The draft report, leaked to the media last week, outraged Rwanda and led to the East African nation threatening to pull its troops from UN peacekeeping missions, starting with Sudan's Darfur province.
'Following requests, we have decided to give concerned states a further month to comment on the draft,' Pillay said, 'and I have offered to publish any such comments alongside the report itself on 1 October, if they so wish.'
The report details hundreds of incidents and the killings of tens of thousand of non-combatants, including women and children, in the Democratic Republic of Congo between 1993 and 2003.
According to the report, the Rwandan army and associated Congolese rebel groups systematically targeted members of the Hutu tribe in DR Congo.
Hutu militia slaughtered 800,000 ethnic Tutsis and moderate Hutus during Rwanda's 1994 genocide, which was ended by invading Tutsi forces led by Paul Kagame, who is now president of the Central African nation. Around 1 million Hutus fled to DR Congo as the Tutsi army bore down on Kigali.
The actions of the Rwandan army in seeking revenge on Hutus in DR Congo could be defined as genocide, the report said.
There were rumours that UN head Ban Ki-moon pressured Pillay to remove the word 'genocide' from the text.
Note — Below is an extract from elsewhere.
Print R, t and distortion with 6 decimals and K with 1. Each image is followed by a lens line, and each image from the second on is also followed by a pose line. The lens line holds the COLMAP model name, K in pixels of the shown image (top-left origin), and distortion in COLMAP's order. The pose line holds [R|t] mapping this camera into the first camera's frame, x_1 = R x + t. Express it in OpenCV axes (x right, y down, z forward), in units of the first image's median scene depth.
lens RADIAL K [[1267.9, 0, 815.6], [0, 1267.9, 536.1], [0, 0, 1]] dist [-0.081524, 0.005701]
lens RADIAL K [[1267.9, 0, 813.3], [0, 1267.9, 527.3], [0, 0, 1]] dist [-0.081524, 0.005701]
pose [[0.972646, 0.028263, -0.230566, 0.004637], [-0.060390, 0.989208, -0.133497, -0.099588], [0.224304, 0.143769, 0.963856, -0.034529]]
However, Pillay's spokesman said Ki-moon had not made any attempt to have the text altered.
Foreign Minister Louise Mushikiwabo told reporters in Kigali earlier this week that Rwandan soldiers in Darfur, numbering almost 3,500, had been put on standby for withdrawal in advance of the report's publication.
The genocide is still a sensitive subject in Rwanda. Opponents of Kagame have been arrested on charges of 'genocide ideology' for suggesting invading Tutsi forces massacred Hutu civilians.
Kagame recently won a landslide re-election.
DR Congo is still recovering from a full-scale conflict that ran from 1998-2003. An estimated 5.4 million people have died as a result of the conflict and its long aftermath.